Register the training data

After preparing the single-cell dataset, this tutorial shows how to register and load the data into UNAGI tool

Load UNAGI tool

import warnings
warnings.filterwarnings('ignore')
from UNAGI import UNAGI
unagi = UNAGI()

Set up the training data

Users can register the data using the UNAGI.setup_data function. You can specify the .h5ad format dataset or the directory of your dataset folder. UNAGI.setup_data funciton also requires users to specify the column name (stage_key) to store the stage information in the anndata.obs dataframe and the total number of time-points (stage). Besides, to run the graph convolution neural network (GCN), it’s mandatory to construct the cell neighbor graphs for each stage of data.

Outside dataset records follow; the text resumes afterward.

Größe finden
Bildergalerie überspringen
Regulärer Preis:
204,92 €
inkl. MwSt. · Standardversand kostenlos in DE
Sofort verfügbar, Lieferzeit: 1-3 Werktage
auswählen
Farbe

Users can use neighbors and threads parameters to specify the number of neighbors of cell neighbor graphs and the number of threads to build graphs using sklearn.neighbors.kneighbors_graph.

data_directory = 'PATH_TO_DATA.h5ad' # path to the data or the folder containing the data
stage_column_name = 'column_name_of_stage_information_in_your_data' # key in the obsm of the data that contains the stage information
total_time_points = 4 # change it to the total number of time-points in your data
gcn_neighbors = 30 # number of neighbors to be used in the knn graph
cpu_threads= 5 # number of threads to be used in the knn graph
unagi.setup_data(data_path = data_directory, stage_key=stage_column_name, total_stage=total_time_points, neighbors=gcn_neighbors, threads=cpu_threads)